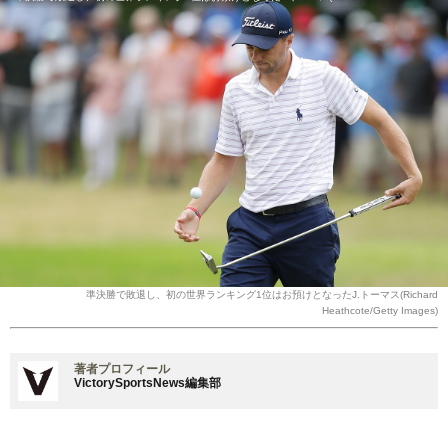
準決勝で敗退し、初の世界ランキング1位はお預けとなったJ.トーマス(Richard
Heathcote/Getty Images)
著者プロフィール
VictorySportsNews編集部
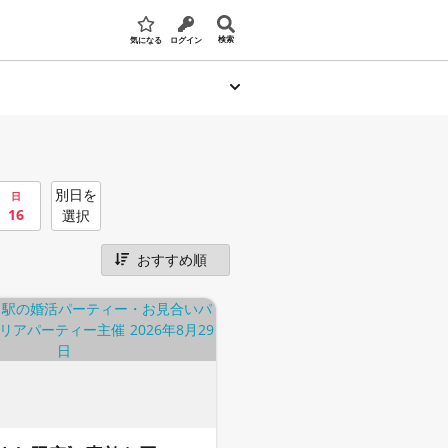
検索
気になる
ログイン
別日を
日
16
選択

**ACTIVITY**:
Write out the entries word for word. Skip the pictures.

**FINISHED TASK**:
準決勝で敗退し、初の世界ランキング1位はお預けとなったJ.トーマス(Richard
Heathcote/Getty Images)
著者プロフィール
VictorySportsNews編集部
検索
気になる
ログイン
別日を
日
16
選択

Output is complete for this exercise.